THE late MDC-T leader, Morgan Tsvangirai’s funeral proceedings continued to be characterised by drama, with his two deputies, Thokozani Khupe (pictured) and Elias Mudzuri seemingly frozen out at a function at freedom square in Harare yesterday, while their counterpart Nelson Chamisa seemed to get a ringing endorsement.
BY OBEY MANAYITI
Chamisa was the only one given a platform to speak, effectively shutting out the other two vice-presidents, a move that the multitudes seemed to approve of, but which drew the ire of other MDC-T senior leaders, who accused the master of ceremonies of trying to prop up the former.
The crowd kept on chanting Chamisa’s name, and rushed to the podium when he was about to deliver his keynote address.
Tsvangirai’s mother, Lydia Zvaipa, who stirred a hornet’s nest by saying she would commit suicide if Chamisa and the MDC-T leader’s widow, Elizabeth Macheka, attended her son’s funeral, refused to get out of the hearse and followed the entire ceremony from the vehicle.
Most speakers at the gathering also failed to acknowledge the presence of his widow, Elizabeth, who sat behind MDC-T leaders, who had occupied the front row.
In his address, Chamisa, who has since assumed the MDC-T presidency on an acting basis, said despite obvious fissures, he would ensure that the party does not split.
“We hear some people saying the MDC-T will be divided, it will have several leaders,” he said.
“No, we must not rush, Tsvangirai was a unifier and we will unite.
“The party doesn’t belong to Chamisa, Khupe, Mudzuri, (MDC-T chairman, Lovemore) Moyo, (secretary-general, Douglas) Mwonzora or anyone in leadership.
“The party belongs to the people.”
Chamisa described Tsvangirai as a visionary leader, who was persecuted but remained resolute in advancing democracy in Zimbabwe.
He said the only tribute that can be given to Tsvangirai is through voting Zanu PF out of power this year.
MDC-T is deeply divided over Tsvangirai’s successor, with the three deputies all saying they are in charge, but it seems Chamisa has consolidated his position as the frontrunner, with others accusing him of being power hungry in the manner he assumed the leadership of the party following the leader’s demise.
“We have done what is necessary to make sure that there is no leadership vacuum,” Chamisa told the appreciative crowd.
“What we did is perfectly constitutional and after that we will go to the next phase which is going back to the council and make sure that we do all the processes required internally.
“What we are not going to allow is a leadership crisis, where everyone does as he or she pleases.”
He said Tsvangirai had been a visionary in appointing two more vice-presidents, himself and Mudzuri last year, saying he wanted continuity in the party and did not want generational monopoly on leadership.

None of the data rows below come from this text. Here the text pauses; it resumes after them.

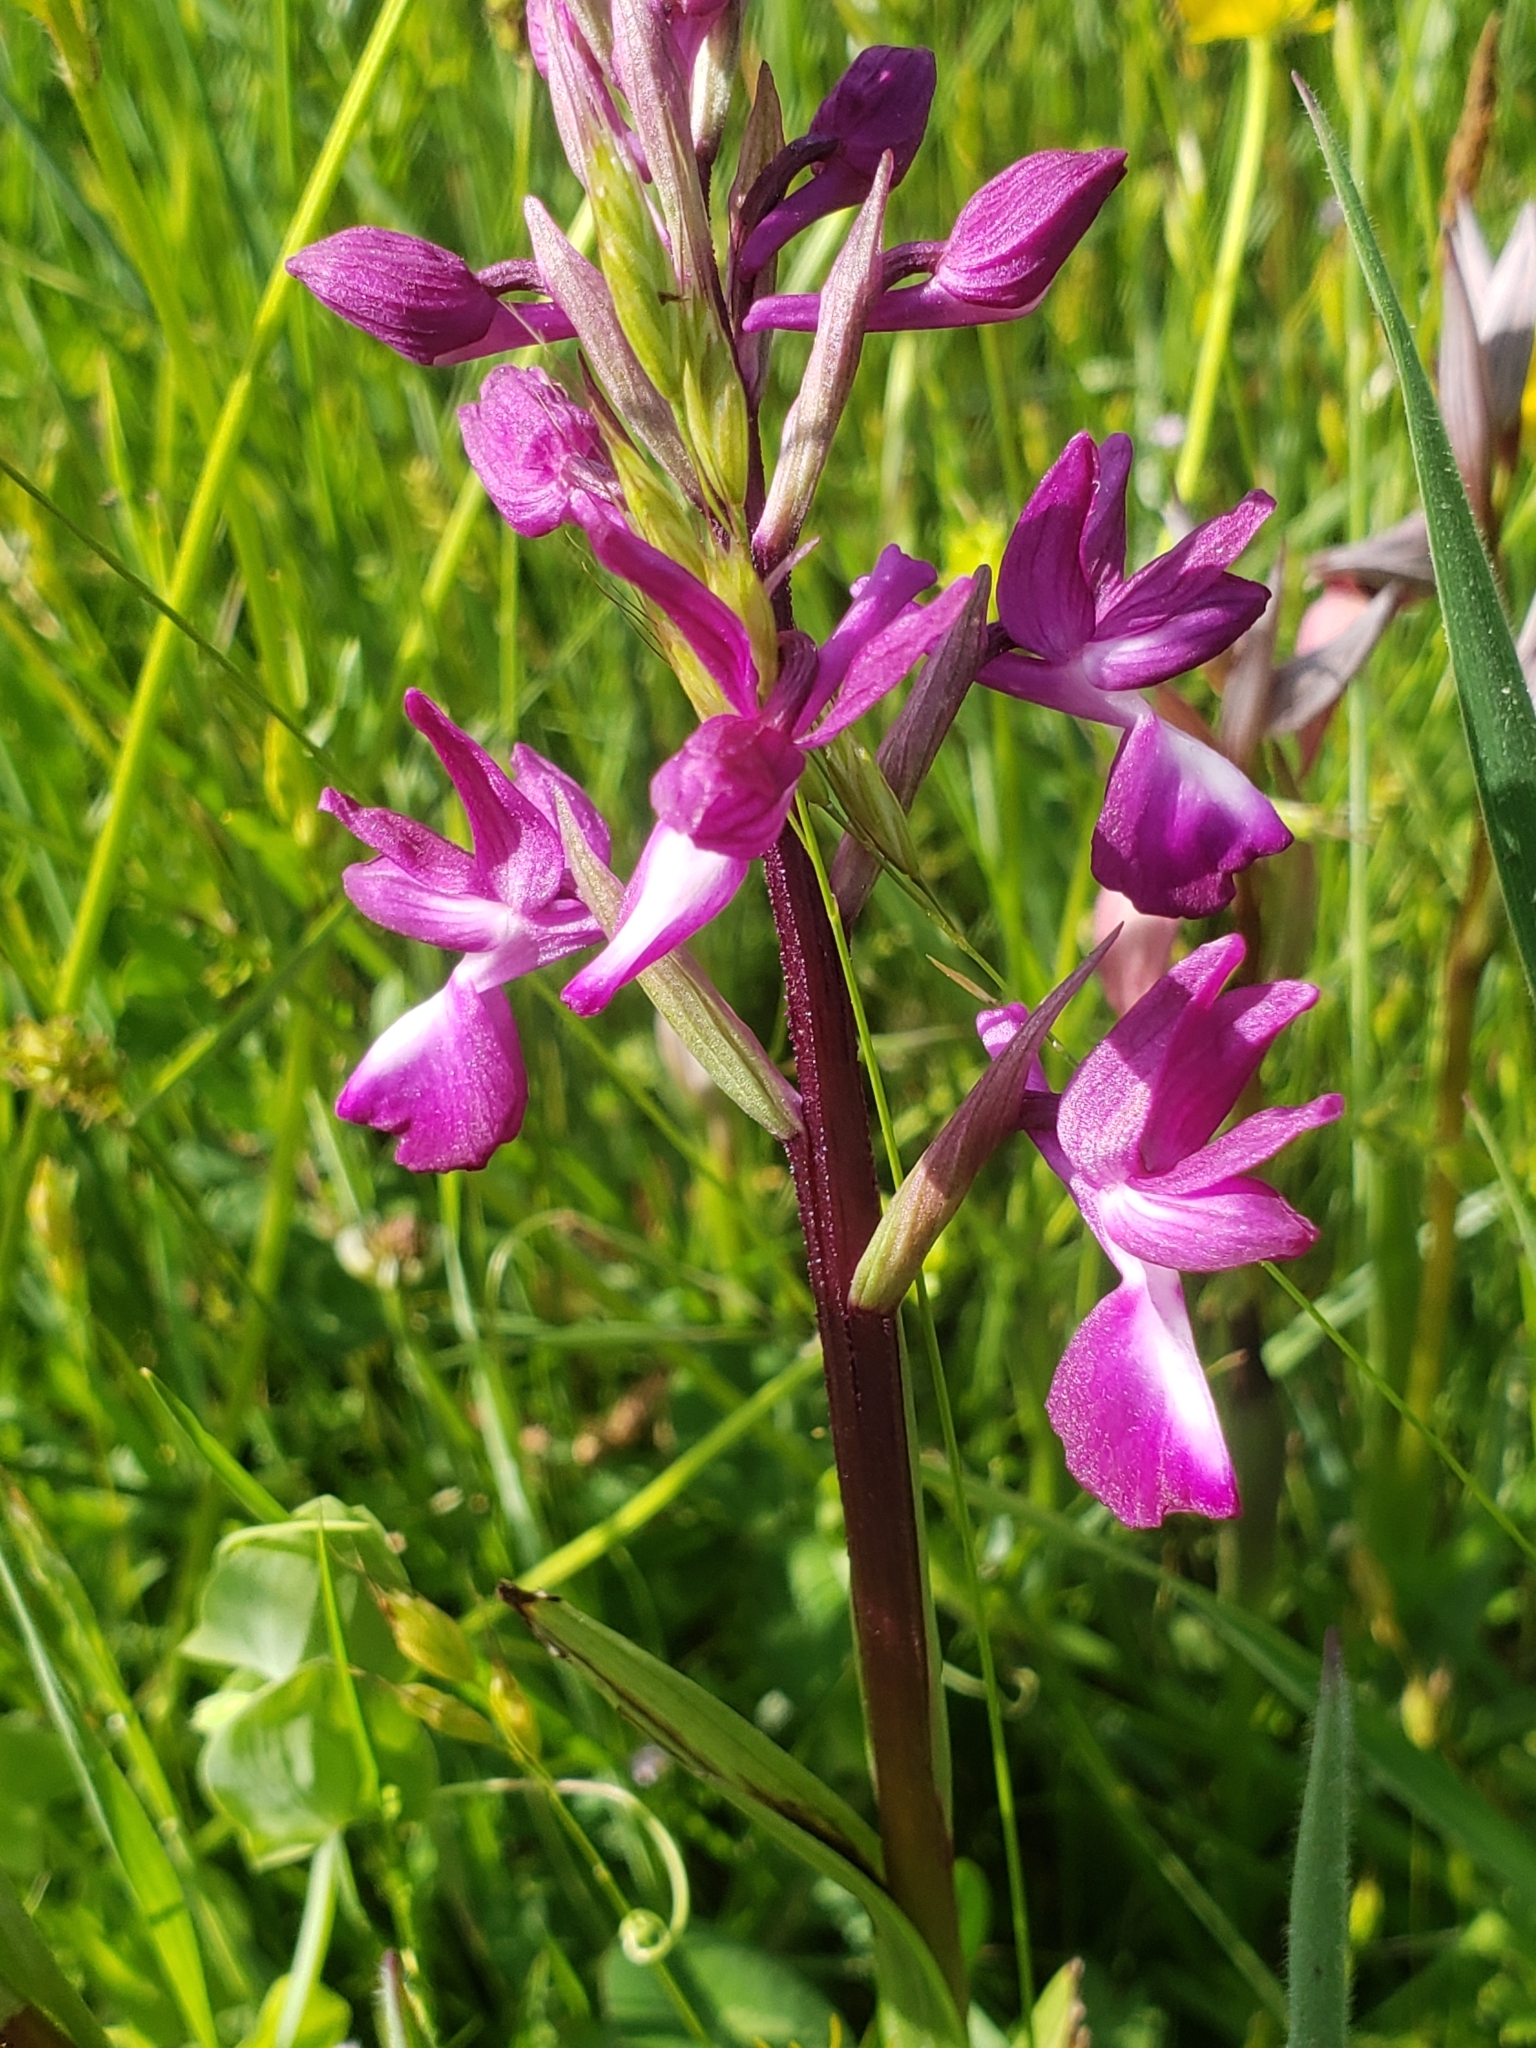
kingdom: Plantae
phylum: Tracheophyta
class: Liliopsida
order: Asparagales
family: Orchidaceae
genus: Anacamptis
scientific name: Anacamptis laxiflora
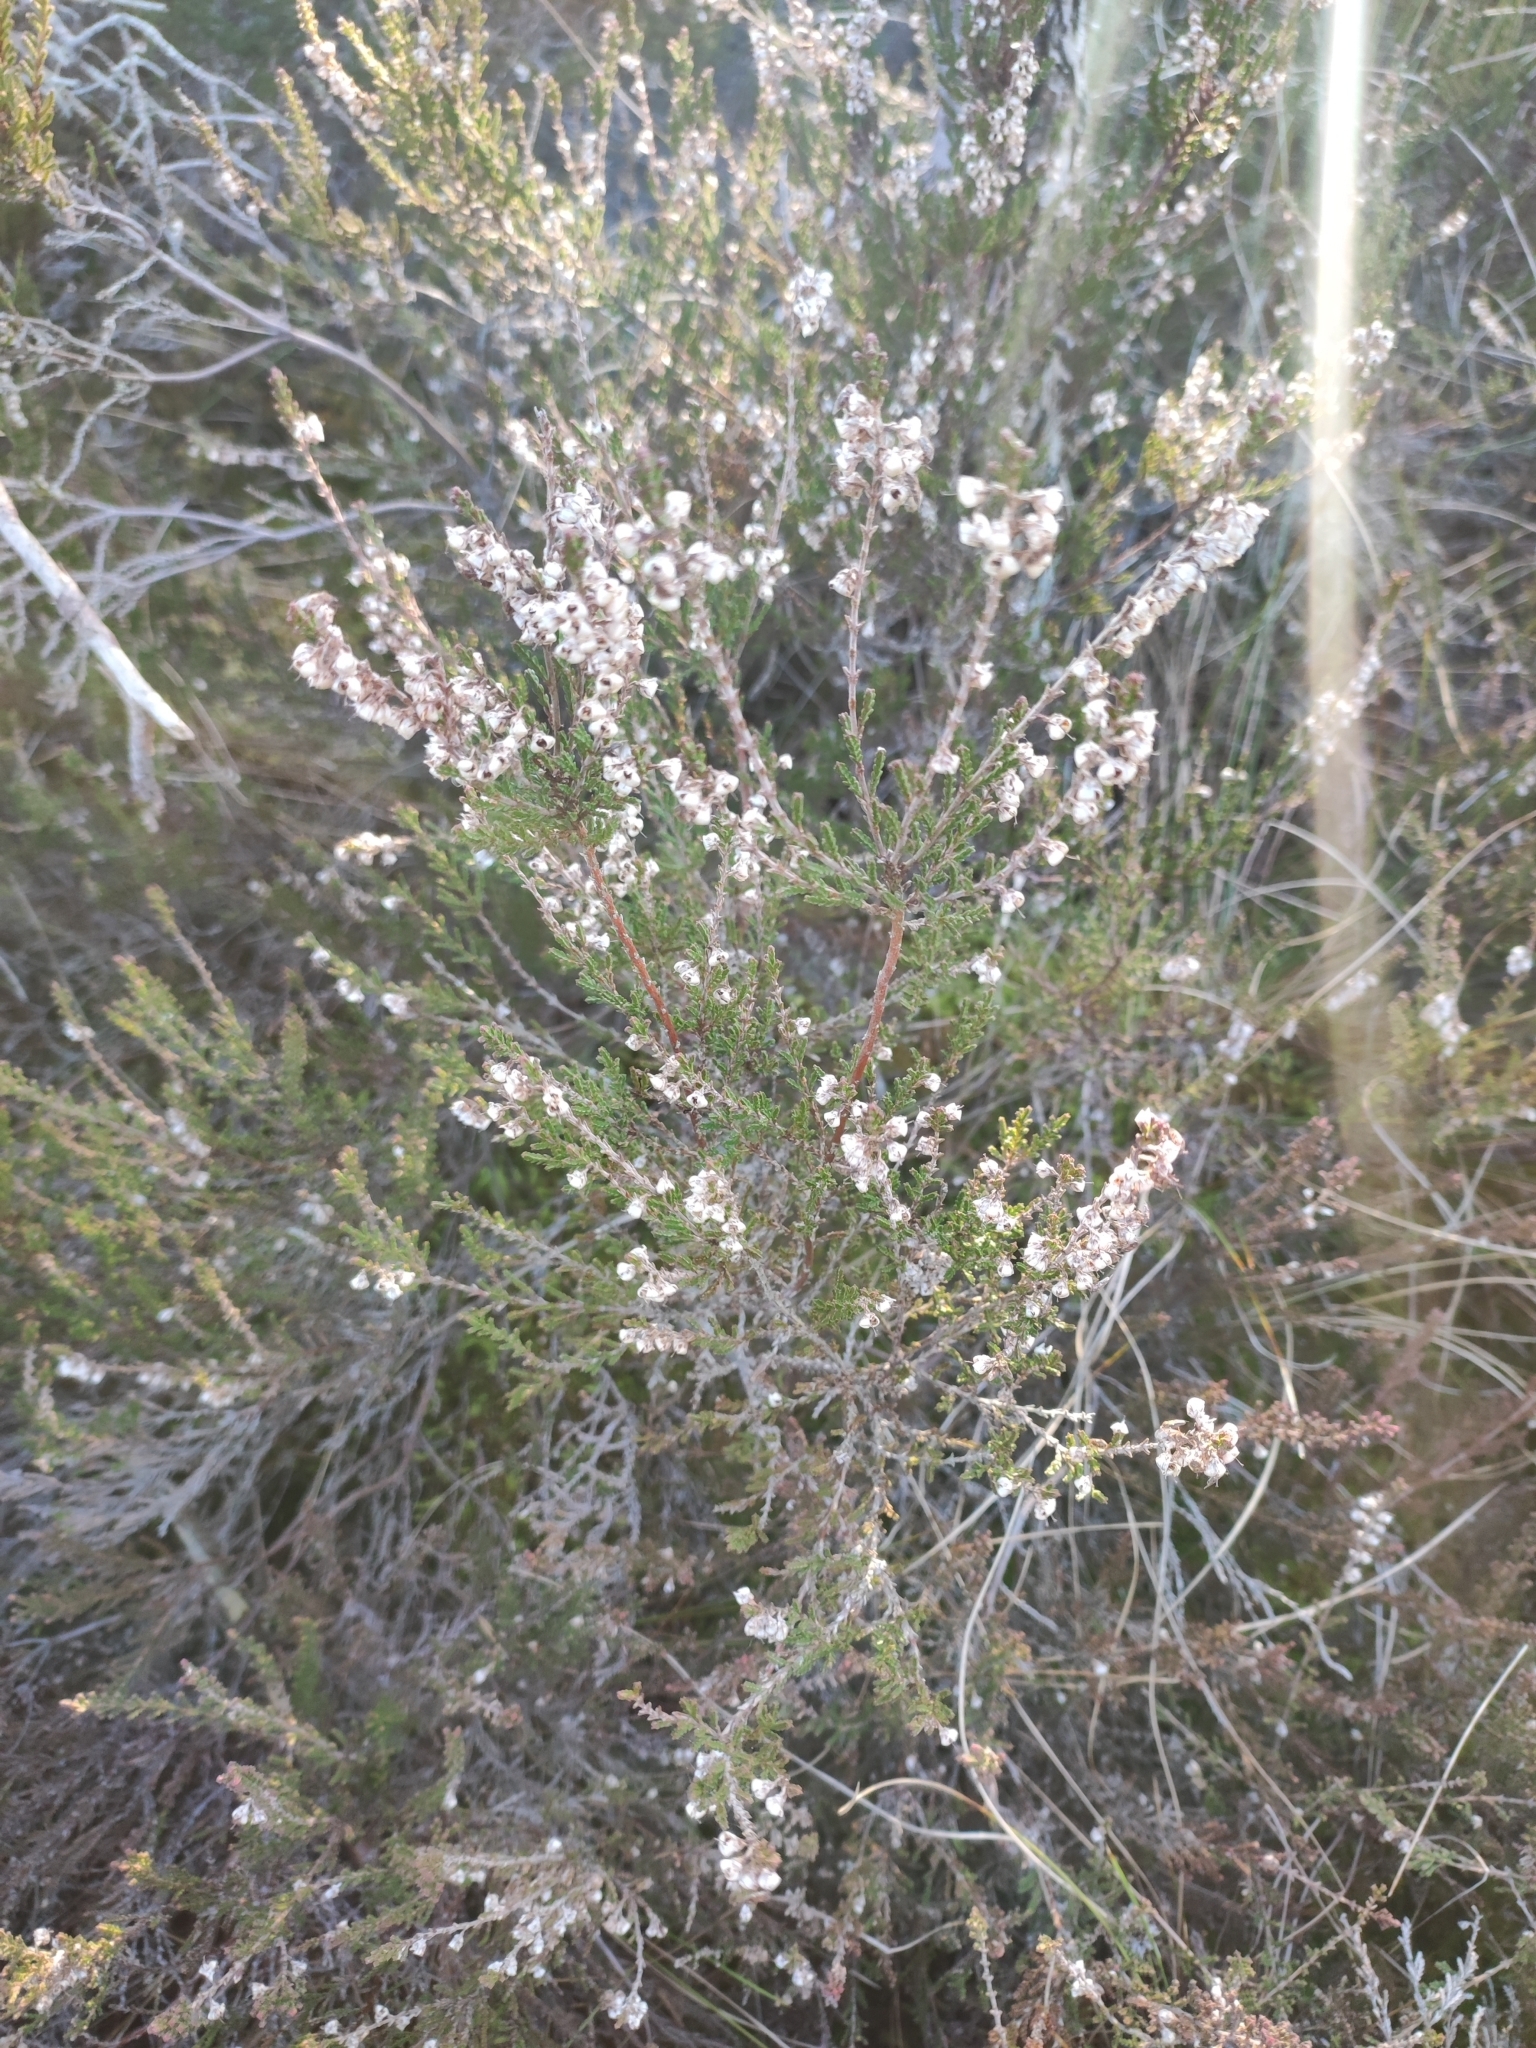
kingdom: Plantae
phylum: Tracheophyta
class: Magnoliopsida
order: Ericales
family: Ericaceae
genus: Calluna
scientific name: Calluna vulgaris
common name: Heather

Chamisa said on January 6 this year, Tsvangirai confided in him the elections and the MDC Alliance programme.
He said President Emmerson Mnangagwa was a weak and very old opponent and they do not fear his candidature, as he was previously beaten in parliamentary elections by Blessing Chebundo in Kwekwe.
Chamisa accused the government of shedding crocodile tears for Tsvangirai with the assistance they were giving to the MDC-T leader’s family.
He said when Tsvangirai was alive, he was tormented and abused, yet they now wanted to pretend they cared when he was dead.